Takshila Office, Defense Colony, New Delhi, India
The design of the office cum residence for the Takshila group by Archohm at New Delhi plays daringly with materials, colours, textures and products in this ‘no compromise’ space solution. This innovative vocabulary selection and intuitive product collection brings in a sense of ‘taste’ and ‘timelessness’.
Text: courtesy, the designers; Photographer: Bharat Aggarwal
Archohm was commissioned to build a SOHO office (small office/home office) and residence for the owner of the Takshila Group at New Delhi. Takshila Group run large successful city schools, work on a rural campus for arts and crafts, promote performing arts and support ‘Indian’ endeavors.
Functionally, the ground floor is the reception space and serves as a control for the lower ground office and the upper ground house with a multipurpose lounge to engage and entertain business visitors.
The upper level is a single expansive space subdivided and scaled down to different times and tones.
The basement is a traditional office space. Storages are concealed behind a textured relief wall of wood. This absorbs the extensive filing requirements as well as the services and servers.
The cabins are scaled and sized with flexible glass verticals and corian horizontals. The cabin is an experiment to redefine workspace inside by eliminating the inside circulation space. It borrows the outside passage to sit across the table inside. This also makes the cabin more accessible, literally and workwise.

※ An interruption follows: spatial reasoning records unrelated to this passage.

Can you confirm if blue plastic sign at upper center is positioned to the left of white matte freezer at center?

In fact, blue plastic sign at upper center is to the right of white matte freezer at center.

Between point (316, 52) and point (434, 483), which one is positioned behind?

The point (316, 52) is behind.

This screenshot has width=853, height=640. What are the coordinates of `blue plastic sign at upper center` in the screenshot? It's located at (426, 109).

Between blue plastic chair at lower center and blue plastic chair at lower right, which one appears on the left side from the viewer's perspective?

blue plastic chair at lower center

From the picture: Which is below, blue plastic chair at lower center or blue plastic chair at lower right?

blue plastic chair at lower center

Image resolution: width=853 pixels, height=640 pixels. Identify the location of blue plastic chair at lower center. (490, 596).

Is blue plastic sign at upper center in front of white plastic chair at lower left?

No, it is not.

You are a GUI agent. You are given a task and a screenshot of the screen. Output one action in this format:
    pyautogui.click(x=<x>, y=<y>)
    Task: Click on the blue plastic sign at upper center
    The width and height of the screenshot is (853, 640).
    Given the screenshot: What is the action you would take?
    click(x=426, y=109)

A large central island, a corian monolith, serves as a workspace for six. This piece is specially designed to house lighting, electrical and other plug-ins. A separate space for stationery, a unique space for plants and a smart plinth for individual lights are allocated. These lights are long LED strips especially for workstation task-lighting, minimizing screen glares and light pollution. Touch controls further enhance the technology edge to the space.
This workspace extends to the informal canteen and conference space that spans betweenthe pantry and printing facility. This space also had a glass wall with plants at the bottom and natural light from top. Metal walls with magnets give an innovative and informal definition to the space. Stools and small tables in this space function the flexibility.
The conference room is the most fundamental requirement of the project. It was to be used primarily for virtual meetings. The vertical surfaces are glass writing boards or sound absorbing textures. So is the carpet flooring and ceiling reliefs. State of the art conferencing equipment, smart boards and lighting controls enable this compact space as a comprehensive solution.
Last but not least, is the most impressive volume of the project. This is the workspace of the owner, the chairman of the group. The double heights with bare concrete walls give a distinct ‘designer’ definition to this room. One uses the rurality of bamboo as a flavor and a finish. ‘Finesse’ of engineered bamboo panels on the flooring and circular cross sectional clusters of real bamboo as a creative ceiling concealing all services bring in the material madness. The raw wood Italian furniture further compliments the purity of surfaces. Two walls are clean and bare concrete to receive the artwork, an original large Hussain painting. One wall is a double glass wall with plants to diffuse the sense of the underground. The back wall is an extended large wall unit, a rhythm of raw vertical planks flanked with horizontal glass to store books, awards, equipment and accessories of the well read and travelled ‘collector’, the occupant of this space. The two most fundamental ingredients of a workspace, the chair and the light are both examples of the finest German technology and design. The European equipment for sound and light brings in the required ‘intelligence’ quotient for efficiency at work. This innovative vocabulary selection and intuitive product collection brings in a sense of ‘taste’ and ‘timelessness’.This core space is thus the inspiration that fuels the entire project and the larger office at large.